--- Records supplied ---
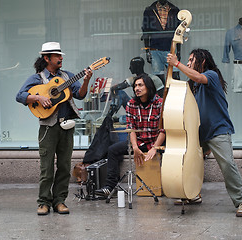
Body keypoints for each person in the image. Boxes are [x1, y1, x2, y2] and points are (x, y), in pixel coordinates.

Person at [16, 42, 93, 215]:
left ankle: (60, 201)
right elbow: (19, 96)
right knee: (47, 168)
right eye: (57, 56)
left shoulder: (67, 76)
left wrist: (86, 80)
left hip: (66, 125)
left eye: (61, 55)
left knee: (65, 166)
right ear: (46, 58)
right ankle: (43, 202)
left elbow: (80, 95)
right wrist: (38, 97)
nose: (61, 58)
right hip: (47, 128)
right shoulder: (37, 78)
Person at [167, 48, 242, 217]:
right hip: (200, 132)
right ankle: (192, 194)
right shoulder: (194, 85)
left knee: (227, 165)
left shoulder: (211, 75)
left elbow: (198, 77)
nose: (188, 63)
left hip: (218, 130)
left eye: (191, 60)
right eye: (186, 60)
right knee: (189, 163)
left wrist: (176, 63)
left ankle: (241, 200)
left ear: (201, 62)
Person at [95, 73, 165, 196]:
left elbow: (164, 130)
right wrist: (135, 147)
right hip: (140, 143)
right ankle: (110, 187)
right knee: (112, 150)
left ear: (148, 86)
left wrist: (155, 148)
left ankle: (166, 185)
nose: (136, 88)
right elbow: (131, 128)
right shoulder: (131, 104)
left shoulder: (160, 103)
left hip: (157, 142)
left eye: (140, 85)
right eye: (135, 86)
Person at [142, 0, 181, 83]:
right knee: (158, 79)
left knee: (175, 76)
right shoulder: (149, 10)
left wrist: (179, 51)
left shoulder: (174, 10)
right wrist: (147, 51)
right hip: (155, 48)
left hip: (171, 48)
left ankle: (174, 94)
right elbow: (145, 31)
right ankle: (161, 96)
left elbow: (178, 32)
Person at [222, 17, 242, 93]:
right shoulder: (231, 32)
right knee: (237, 91)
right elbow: (226, 50)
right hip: (239, 66)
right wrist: (226, 63)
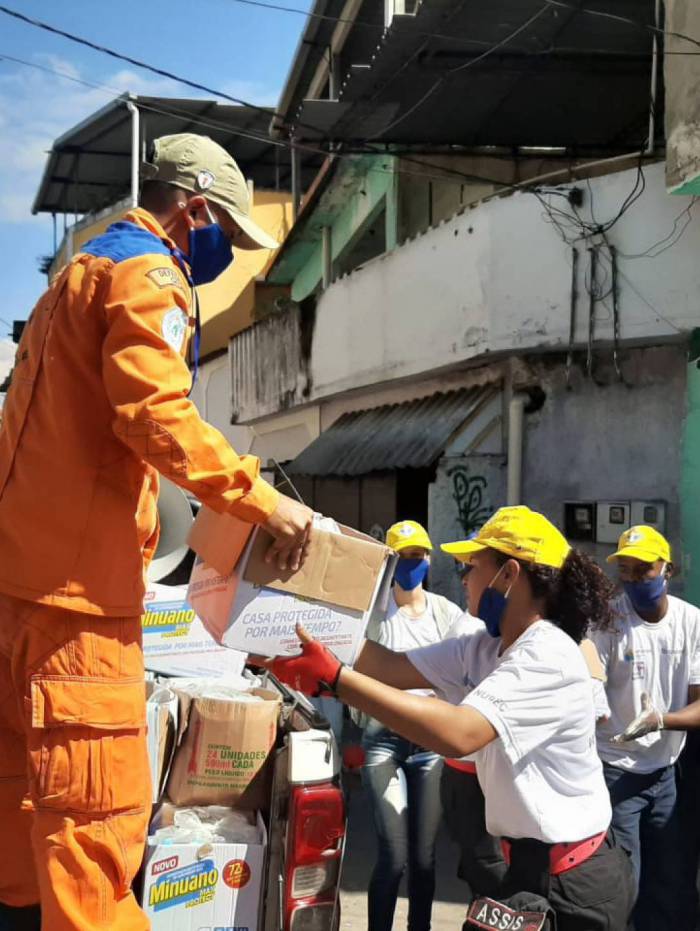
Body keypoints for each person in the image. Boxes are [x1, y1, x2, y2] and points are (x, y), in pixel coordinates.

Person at [0, 133, 313, 930]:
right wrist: (261, 501)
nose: (227, 259)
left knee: (21, 838)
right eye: (230, 240)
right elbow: (157, 415)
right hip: (80, 615)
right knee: (95, 832)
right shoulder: (148, 275)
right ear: (196, 212)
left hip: (21, 593)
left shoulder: (72, 275)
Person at [262, 506, 635, 930]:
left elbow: (461, 733)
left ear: (508, 575)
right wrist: (291, 629)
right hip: (524, 865)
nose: (463, 579)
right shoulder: (482, 646)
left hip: (575, 882)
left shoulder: (547, 654)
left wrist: (335, 679)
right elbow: (388, 666)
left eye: (472, 566)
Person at [590, 525, 700, 931]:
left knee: (670, 883)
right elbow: (592, 684)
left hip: (667, 771)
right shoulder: (608, 620)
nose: (635, 579)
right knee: (624, 883)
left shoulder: (692, 622)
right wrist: (596, 709)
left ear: (667, 568)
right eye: (628, 571)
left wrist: (661, 720)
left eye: (645, 570)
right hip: (616, 770)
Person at [358, 520, 462, 931]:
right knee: (393, 855)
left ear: (429, 560)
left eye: (417, 556)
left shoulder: (446, 614)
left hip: (429, 744)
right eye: (402, 557)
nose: (410, 564)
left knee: (424, 857)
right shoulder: (373, 612)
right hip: (382, 741)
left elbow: (463, 670)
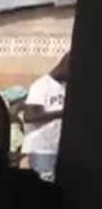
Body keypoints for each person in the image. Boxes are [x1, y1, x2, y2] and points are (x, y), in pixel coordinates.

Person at [23, 52, 69, 182]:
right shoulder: (42, 85)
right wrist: (62, 113)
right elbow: (30, 116)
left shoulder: (64, 87)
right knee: (43, 192)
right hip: (42, 150)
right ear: (66, 66)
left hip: (57, 148)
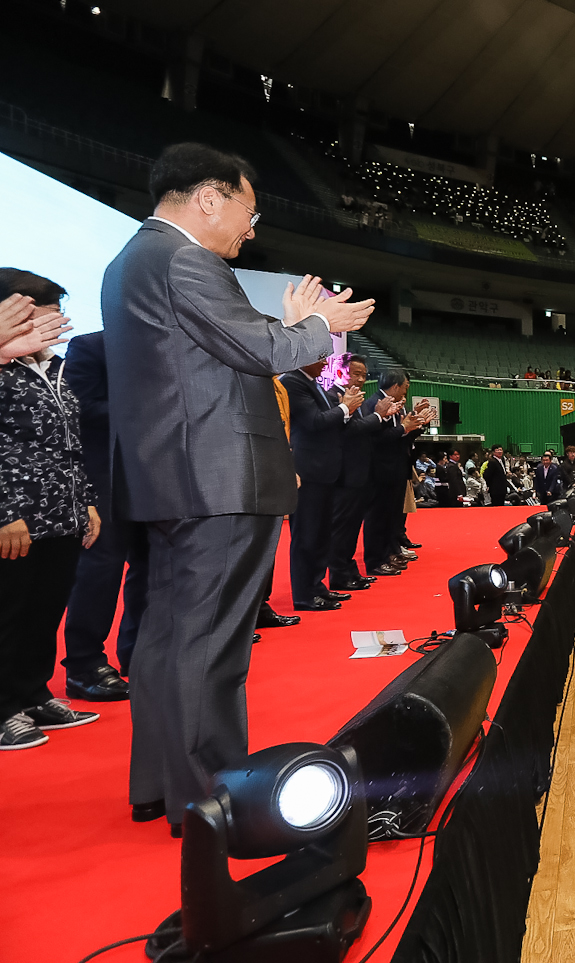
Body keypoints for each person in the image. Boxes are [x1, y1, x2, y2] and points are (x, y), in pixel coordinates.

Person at [102, 143, 372, 828]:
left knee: (169, 636)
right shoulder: (186, 259)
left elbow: (216, 353)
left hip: (177, 478)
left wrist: (287, 326)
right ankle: (211, 797)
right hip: (217, 477)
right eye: (248, 213)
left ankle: (164, 782)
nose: (251, 231)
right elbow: (257, 349)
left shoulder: (134, 259)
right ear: (209, 198)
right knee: (210, 646)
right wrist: (319, 328)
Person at [1, 271, 103, 750]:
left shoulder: (56, 369)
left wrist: (86, 500)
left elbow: (70, 445)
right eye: (42, 315)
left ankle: (32, 693)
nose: (54, 325)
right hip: (15, 515)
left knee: (45, 607)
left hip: (60, 511)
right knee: (10, 609)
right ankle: (3, 708)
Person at [60, 330, 145, 700]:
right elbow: (80, 408)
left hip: (156, 478)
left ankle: (139, 654)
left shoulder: (169, 345)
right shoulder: (91, 346)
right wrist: (148, 406)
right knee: (100, 571)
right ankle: (84, 663)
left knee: (153, 569)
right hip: (105, 478)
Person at [282, 356, 363, 610]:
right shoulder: (292, 382)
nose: (324, 364)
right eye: (318, 358)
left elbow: (330, 423)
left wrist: (344, 411)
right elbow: (314, 422)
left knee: (320, 534)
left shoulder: (312, 383)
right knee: (306, 535)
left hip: (326, 471)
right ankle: (304, 594)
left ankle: (317, 586)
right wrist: (345, 408)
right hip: (309, 470)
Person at [330, 354, 403, 590]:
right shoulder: (338, 397)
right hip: (347, 473)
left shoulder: (359, 400)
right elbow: (354, 432)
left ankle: (348, 570)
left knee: (352, 528)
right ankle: (340, 573)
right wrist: (380, 416)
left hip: (363, 473)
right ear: (340, 371)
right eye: (355, 374)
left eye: (363, 375)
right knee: (344, 528)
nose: (361, 379)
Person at [363, 372, 427, 570]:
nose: (407, 390)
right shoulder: (376, 404)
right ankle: (377, 559)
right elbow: (376, 440)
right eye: (405, 386)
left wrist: (415, 424)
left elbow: (403, 436)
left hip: (395, 468)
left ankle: (390, 552)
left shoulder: (393, 404)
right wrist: (403, 428)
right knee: (378, 517)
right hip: (381, 470)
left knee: (390, 516)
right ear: (395, 386)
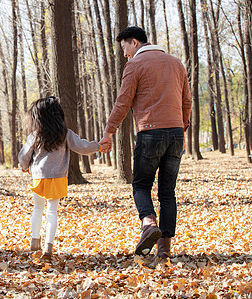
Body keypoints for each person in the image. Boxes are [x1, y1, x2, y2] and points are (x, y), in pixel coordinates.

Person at [100, 26, 192, 258]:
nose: (124, 53)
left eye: (124, 47)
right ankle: (164, 249)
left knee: (141, 185)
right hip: (176, 134)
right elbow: (187, 101)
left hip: (150, 132)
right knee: (167, 193)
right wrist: (182, 127)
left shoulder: (135, 65)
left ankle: (149, 223)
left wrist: (109, 131)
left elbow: (123, 102)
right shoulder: (176, 63)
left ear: (134, 42)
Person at [18, 96, 103, 259]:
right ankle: (48, 248)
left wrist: (25, 167)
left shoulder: (35, 135)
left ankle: (34, 243)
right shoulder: (65, 134)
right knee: (52, 212)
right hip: (58, 177)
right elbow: (82, 146)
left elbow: (24, 155)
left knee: (37, 208)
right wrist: (98, 146)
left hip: (39, 177)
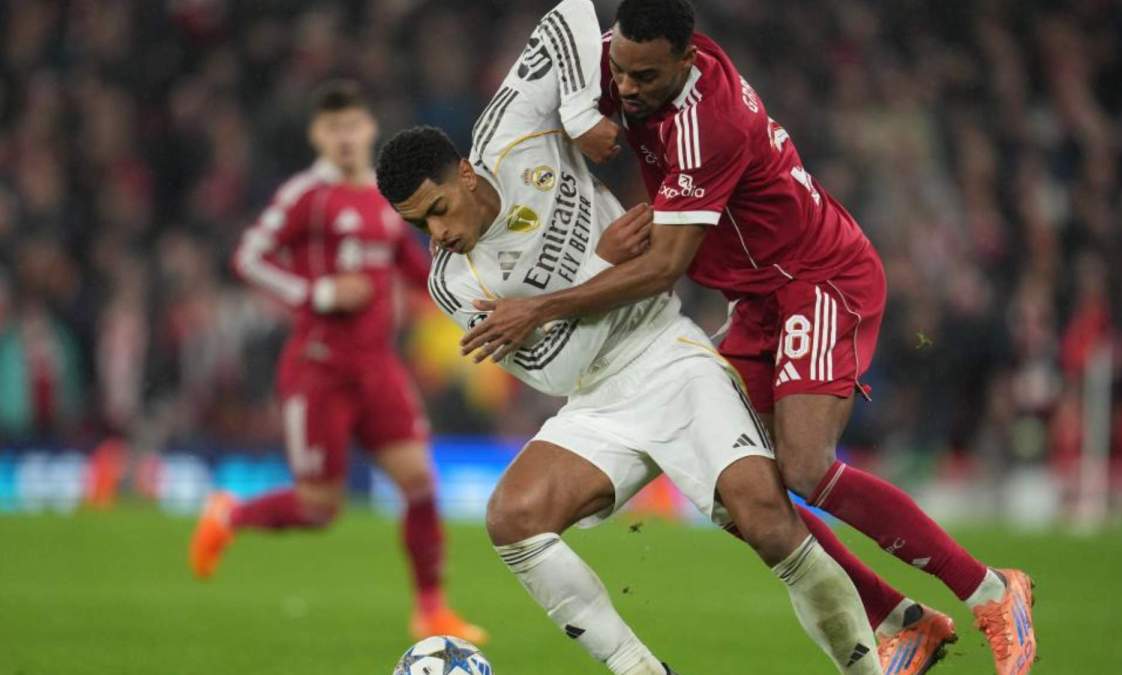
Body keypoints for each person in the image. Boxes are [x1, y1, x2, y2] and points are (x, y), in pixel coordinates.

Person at [458, 1, 1037, 674]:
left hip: (817, 280)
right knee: (744, 494)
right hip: (757, 296)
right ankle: (900, 618)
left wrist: (542, 308)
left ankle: (992, 589)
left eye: (647, 75)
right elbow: (568, 19)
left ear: (686, 57)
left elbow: (666, 266)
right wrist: (584, 114)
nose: (630, 88)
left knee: (804, 467)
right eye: (621, 69)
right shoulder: (621, 67)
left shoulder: (710, 121)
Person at [376, 3, 883, 673]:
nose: (436, 233)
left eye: (437, 209)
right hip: (595, 397)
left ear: (464, 174)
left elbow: (571, 16)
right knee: (511, 517)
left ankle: (867, 668)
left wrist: (582, 115)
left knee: (765, 518)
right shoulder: (454, 282)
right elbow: (555, 369)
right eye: (420, 225)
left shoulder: (510, 129)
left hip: (665, 349)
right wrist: (603, 263)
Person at [188, 80, 486, 645]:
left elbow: (409, 267)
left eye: (354, 126)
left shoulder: (384, 199)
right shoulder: (306, 196)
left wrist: (465, 308)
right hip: (319, 368)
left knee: (420, 481)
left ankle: (430, 610)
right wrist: (318, 293)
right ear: (319, 136)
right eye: (334, 129)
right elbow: (249, 257)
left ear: (368, 130)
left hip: (377, 368)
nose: (346, 138)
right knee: (319, 508)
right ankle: (227, 515)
---
### Instructions to follow
Copy everything above from the line holding "left eye: (140, 85)" down to the line holding "left shoulder: (692, 622)", both ends included, exactly as it stands and without the pictures.

### Solution for this problem
left eye: (140, 85)
right eye: (135, 86)
Person at [142, 0, 181, 83]:
right knee: (158, 79)
left knee: (175, 76)
right shoulder: (149, 10)
left wrist: (179, 51)
left shoulder: (174, 10)
right wrist: (147, 51)
right hip: (155, 48)
left hip: (171, 48)
left ankle: (174, 94)
right elbow: (145, 31)
right ankle: (161, 96)
left elbow: (178, 32)
Person at [222, 17, 242, 93]:
right shoulder: (231, 32)
right knee: (237, 91)
right elbow: (226, 50)
right hip: (239, 66)
right wrist: (226, 63)
Body keypoints for each person in the image. Boxes are [x1, y1, x2, y2] and points are (x, y), in pixel coordinates.

Person at [0, 133, 313, 930]:
right wrist: (261, 501)
nose: (227, 259)
left knee: (21, 838)
right eye: (230, 240)
right elbow: (157, 415)
right hip: (80, 615)
right knee: (95, 832)
right shoulder: (148, 275)
right ear: (196, 212)
left hip: (21, 593)
left shoulder: (72, 275)
Person at [262, 506, 635, 930]:
left elbow: (461, 733)
left ear: (508, 575)
right wrist: (291, 629)
right hip: (524, 865)
nose: (463, 579)
right shoulder: (482, 646)
left hip: (575, 882)
left shoulder: (547, 654)
left wrist: (335, 679)
right elbow: (388, 666)
left eye: (472, 566)
Person at [590, 525, 700, 931]:
left knee: (670, 883)
right elbow: (592, 684)
left hip: (667, 771)
right shoulder: (608, 620)
nose: (635, 579)
right knee: (624, 883)
left shoulder: (692, 622)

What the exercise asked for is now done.